We here report a genome-editing strategy to correct spinal muscular atrophy (SMA). Rather than directly targeting the pathogenic exonic mutations, our strategy employed Cas9 and guide-sgRNA for the targeted disruption of intronic splicing-regulatory elements. We disrupted intronic splicing silencers (ISSs, including ISS-N1 and ISS + 100) of survival motor neuron (SMN) 2, a key modifier gene of SMA, to enhance exon 7 inclusion and full-length SMN expression in SMA iPSCs. Survival of splicing-corrected iPSC-derived motor neurons was rescued with SMN restoration.
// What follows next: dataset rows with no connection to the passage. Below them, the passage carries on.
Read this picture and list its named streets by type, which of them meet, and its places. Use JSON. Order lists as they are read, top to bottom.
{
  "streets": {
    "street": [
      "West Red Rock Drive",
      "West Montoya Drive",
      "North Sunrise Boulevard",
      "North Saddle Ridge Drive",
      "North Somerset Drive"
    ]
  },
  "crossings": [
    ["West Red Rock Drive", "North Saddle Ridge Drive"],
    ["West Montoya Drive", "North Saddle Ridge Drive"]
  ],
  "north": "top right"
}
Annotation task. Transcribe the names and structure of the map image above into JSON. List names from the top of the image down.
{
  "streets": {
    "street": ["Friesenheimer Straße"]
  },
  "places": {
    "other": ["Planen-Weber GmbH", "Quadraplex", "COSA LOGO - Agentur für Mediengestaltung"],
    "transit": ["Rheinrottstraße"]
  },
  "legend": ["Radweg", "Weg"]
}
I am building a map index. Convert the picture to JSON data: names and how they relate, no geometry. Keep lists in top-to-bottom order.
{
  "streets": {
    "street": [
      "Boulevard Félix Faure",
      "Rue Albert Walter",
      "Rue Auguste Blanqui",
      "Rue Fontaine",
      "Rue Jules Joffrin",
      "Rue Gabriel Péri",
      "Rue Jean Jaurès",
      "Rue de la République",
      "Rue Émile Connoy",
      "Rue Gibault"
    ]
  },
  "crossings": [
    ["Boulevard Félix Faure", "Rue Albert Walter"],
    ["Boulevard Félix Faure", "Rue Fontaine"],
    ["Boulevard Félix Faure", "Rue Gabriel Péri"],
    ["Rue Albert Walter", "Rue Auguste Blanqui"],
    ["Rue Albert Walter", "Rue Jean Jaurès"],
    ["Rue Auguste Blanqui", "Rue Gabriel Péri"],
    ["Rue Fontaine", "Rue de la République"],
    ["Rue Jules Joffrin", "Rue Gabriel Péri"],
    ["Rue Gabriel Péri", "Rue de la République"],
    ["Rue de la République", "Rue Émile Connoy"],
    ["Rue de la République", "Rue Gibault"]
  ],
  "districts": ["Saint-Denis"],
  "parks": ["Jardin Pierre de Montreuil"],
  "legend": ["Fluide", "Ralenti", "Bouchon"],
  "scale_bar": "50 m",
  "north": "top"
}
Furthermore, co-injection of Cas9 mRNA from Streptococcus pyogenes (SpCas9) or Cas9 from Staphylococcus aureus (SaCas9) alongside their corresponding sgRNAs targeting ISS-N1 into zygotes rescued 56% and 100% of severe SMA transgenic mice (Smn^−/−, SMN2^tg/−). The median survival of the resulting mice was extended to >400 days. Collectively, our study provides proof-of-principle for a new strategy to therapeutically intervene in SMA and other RNA-splicing-related diseases.

中文翻译：

---

使用 CRISPR/Cas9 破坏剪接调节元件以挽救人类 iPSC 和小鼠的脊髓性肌萎缩症

我们在这里报告了一种纠正脊髓性肌萎缩症 (SMA) 的基因组编辑策略。我们的策略不是直接针对致病性外显子突变，而是采用 Cas9 和 guide-sgRNA 来靶向破坏内含子剪接调控元件。我们破坏了运动神经元存活 (SMN) 2 的内含子剪接消音器（ISS，包括 ISS-N1 和 ISS + 100），这是 SMA 的一个关键修饰基因，以增强 SMA iPSC 中的外显子 7 包含和全长 SMN 表达。通过 SMN 修复挽救了剪接校正后的 iPSC 衍生运动神经元的存活。此外，共注射来自化脓性链球菌(SpCas9) 的 Cas9 mRNA 或来自金黄色葡萄球菌的 Cas9(SaCas9) 及其相应的 sgRNA 将 ISS-N1 靶向受精卵，拯救了 56% 和 100% 的严重 SMA 转基因小鼠（Smn ^-/-，SMN2 ^tg/-）。所得小鼠的中位存活期延长至 >400 天。总的来说，我们的研究为治疗干预 SMA 和其他 RNA 剪接相关疾病的新策略提供了原理证明。